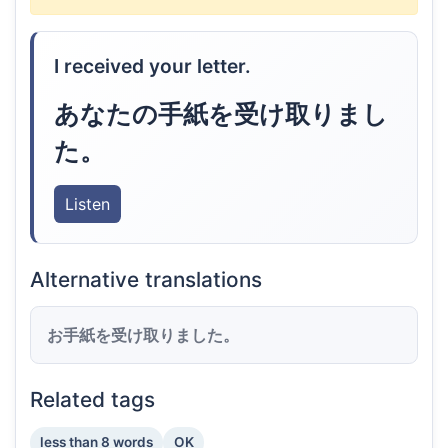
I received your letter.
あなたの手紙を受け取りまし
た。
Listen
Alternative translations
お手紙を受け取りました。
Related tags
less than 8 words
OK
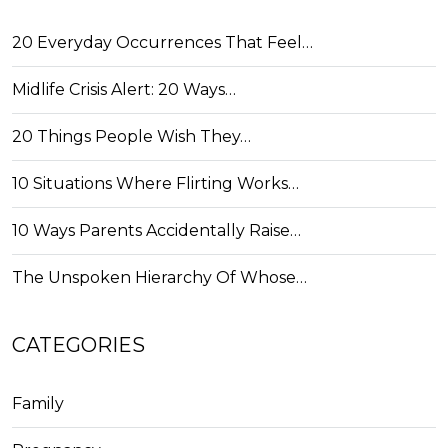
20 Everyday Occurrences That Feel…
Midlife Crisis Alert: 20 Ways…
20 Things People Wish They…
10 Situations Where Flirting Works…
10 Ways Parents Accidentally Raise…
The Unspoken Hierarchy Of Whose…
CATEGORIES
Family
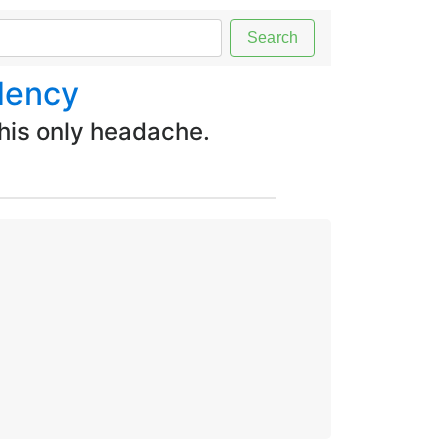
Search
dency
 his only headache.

...

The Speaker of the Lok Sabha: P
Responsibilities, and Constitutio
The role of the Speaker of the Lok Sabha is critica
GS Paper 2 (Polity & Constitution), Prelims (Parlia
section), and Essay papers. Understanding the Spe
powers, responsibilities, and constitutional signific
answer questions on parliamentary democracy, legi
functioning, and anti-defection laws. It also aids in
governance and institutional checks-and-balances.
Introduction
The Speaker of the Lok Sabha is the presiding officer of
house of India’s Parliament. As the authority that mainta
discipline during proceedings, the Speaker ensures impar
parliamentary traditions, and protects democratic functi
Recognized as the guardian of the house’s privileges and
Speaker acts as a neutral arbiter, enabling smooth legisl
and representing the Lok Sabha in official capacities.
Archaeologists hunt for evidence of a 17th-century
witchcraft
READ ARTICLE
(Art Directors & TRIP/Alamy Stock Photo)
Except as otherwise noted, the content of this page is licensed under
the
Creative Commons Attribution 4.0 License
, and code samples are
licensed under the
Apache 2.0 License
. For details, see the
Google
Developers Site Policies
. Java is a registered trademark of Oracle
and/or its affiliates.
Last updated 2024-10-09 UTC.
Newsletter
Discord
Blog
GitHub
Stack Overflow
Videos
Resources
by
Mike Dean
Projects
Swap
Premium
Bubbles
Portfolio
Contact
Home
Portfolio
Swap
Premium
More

• [Problem description]
Copy the lines of the listing from the line with "The Speaker of the Lok Sabha: P" up to and including the line with "Developers Site Policies", substituting "House of the People" for each occurrence of "Lok Sabha" and keeping everything else unchanged.

• [Result for this exercise]
The Speaker of the House of the People: P
Responsibilities, and Constitutio
The role of the Speaker of the House of the People is critica
GS Paper 2 (Polity & Constitution), Prelims (Parlia
section), and Essay papers. Understanding the Spe
powers, responsibilities, and constitutional signific
answer questions on parliamentary democracy, legi
functioning, and anti-defection laws. It also aids in
governance and institutional checks-and-balances.
Introduction
The Speaker of the House of the People is the presiding officer of
house of India’s Parliament. As the authority that mainta
discipline during proceedings, the Speaker ensures impar
parliamentary traditions, and protects democratic functi
Recognized as the guardian of the house’s privileges and
Speaker acts as a neutral arbiter, enabling smooth legisl
and representing the House of the People in official capacities.
Archaeologists hunt for evidence of a 17th-century
witchcraft
READ ARTICLE
(Art Directors & TRIP/Alamy Stock Photo)
Except as otherwise noted, the content of this page is licensed under
the
Creative Commons Attribution 4.0 License
, and code samples are
licensed under the
Apache 2.0 License
. For details, see the
Google
Developers Site Policies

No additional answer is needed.